## DATA PROVIDED

=== Begin Enclosure ===

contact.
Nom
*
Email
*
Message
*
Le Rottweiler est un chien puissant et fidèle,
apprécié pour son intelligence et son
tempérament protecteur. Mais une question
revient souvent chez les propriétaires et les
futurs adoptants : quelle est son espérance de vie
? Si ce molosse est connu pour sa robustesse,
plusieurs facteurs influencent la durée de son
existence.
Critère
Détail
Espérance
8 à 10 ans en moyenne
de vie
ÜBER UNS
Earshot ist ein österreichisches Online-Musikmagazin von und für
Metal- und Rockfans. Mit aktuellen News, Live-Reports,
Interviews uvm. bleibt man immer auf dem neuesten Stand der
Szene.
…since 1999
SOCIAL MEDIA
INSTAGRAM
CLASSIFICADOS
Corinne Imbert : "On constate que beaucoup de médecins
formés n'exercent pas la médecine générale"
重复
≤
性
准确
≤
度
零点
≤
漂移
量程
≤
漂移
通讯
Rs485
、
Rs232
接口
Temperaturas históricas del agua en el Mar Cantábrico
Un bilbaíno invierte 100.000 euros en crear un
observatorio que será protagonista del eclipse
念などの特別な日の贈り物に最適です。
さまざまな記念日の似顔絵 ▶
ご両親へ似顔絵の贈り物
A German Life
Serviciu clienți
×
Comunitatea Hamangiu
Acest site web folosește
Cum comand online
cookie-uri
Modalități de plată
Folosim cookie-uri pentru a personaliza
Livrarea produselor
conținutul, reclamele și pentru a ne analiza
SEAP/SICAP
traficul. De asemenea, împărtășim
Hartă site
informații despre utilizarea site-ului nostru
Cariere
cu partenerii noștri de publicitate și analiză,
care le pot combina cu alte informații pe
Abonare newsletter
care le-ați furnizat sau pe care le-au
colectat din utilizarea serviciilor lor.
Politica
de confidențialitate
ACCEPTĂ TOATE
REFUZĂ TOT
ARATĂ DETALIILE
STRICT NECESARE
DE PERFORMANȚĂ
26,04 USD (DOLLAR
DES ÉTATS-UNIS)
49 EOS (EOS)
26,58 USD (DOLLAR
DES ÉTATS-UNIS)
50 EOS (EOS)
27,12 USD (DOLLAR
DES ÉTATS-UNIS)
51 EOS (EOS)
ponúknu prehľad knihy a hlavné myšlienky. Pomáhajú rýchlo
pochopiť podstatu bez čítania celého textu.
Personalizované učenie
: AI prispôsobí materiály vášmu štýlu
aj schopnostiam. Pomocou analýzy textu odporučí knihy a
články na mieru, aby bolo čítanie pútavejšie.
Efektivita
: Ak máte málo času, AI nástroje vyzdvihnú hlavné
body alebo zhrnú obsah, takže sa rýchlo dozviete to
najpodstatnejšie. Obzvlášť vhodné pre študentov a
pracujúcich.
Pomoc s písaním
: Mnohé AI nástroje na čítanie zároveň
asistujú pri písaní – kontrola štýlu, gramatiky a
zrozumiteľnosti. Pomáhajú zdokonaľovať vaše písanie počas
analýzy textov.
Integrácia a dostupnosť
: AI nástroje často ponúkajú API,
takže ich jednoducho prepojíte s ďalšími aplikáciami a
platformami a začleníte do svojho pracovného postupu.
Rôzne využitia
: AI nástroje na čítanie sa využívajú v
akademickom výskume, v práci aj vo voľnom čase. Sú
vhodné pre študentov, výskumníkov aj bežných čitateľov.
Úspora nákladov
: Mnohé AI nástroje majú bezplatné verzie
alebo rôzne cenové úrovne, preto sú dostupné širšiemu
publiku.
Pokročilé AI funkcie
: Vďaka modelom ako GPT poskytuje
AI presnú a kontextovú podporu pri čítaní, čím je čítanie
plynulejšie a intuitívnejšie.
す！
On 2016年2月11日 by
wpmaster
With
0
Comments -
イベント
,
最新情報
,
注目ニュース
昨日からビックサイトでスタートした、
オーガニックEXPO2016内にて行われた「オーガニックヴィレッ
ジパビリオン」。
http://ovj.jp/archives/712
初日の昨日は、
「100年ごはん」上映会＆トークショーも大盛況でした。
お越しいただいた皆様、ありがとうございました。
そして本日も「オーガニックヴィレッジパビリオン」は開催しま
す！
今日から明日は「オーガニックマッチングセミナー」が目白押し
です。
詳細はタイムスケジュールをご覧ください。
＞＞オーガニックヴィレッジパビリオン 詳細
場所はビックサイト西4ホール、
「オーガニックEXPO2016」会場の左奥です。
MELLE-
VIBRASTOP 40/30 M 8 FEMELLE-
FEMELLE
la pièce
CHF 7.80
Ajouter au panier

=== End Enclosure ===

## WHAT IS REQUIRED
Find each line in the material above that carries the string "študentov", and copy it.

## EXPECTED OUTPUT
najpodstatnejšie. Obzvlášť vhodné pre študentov a
vhodné pre študentov, výskumníkov aj bežných čitateľov.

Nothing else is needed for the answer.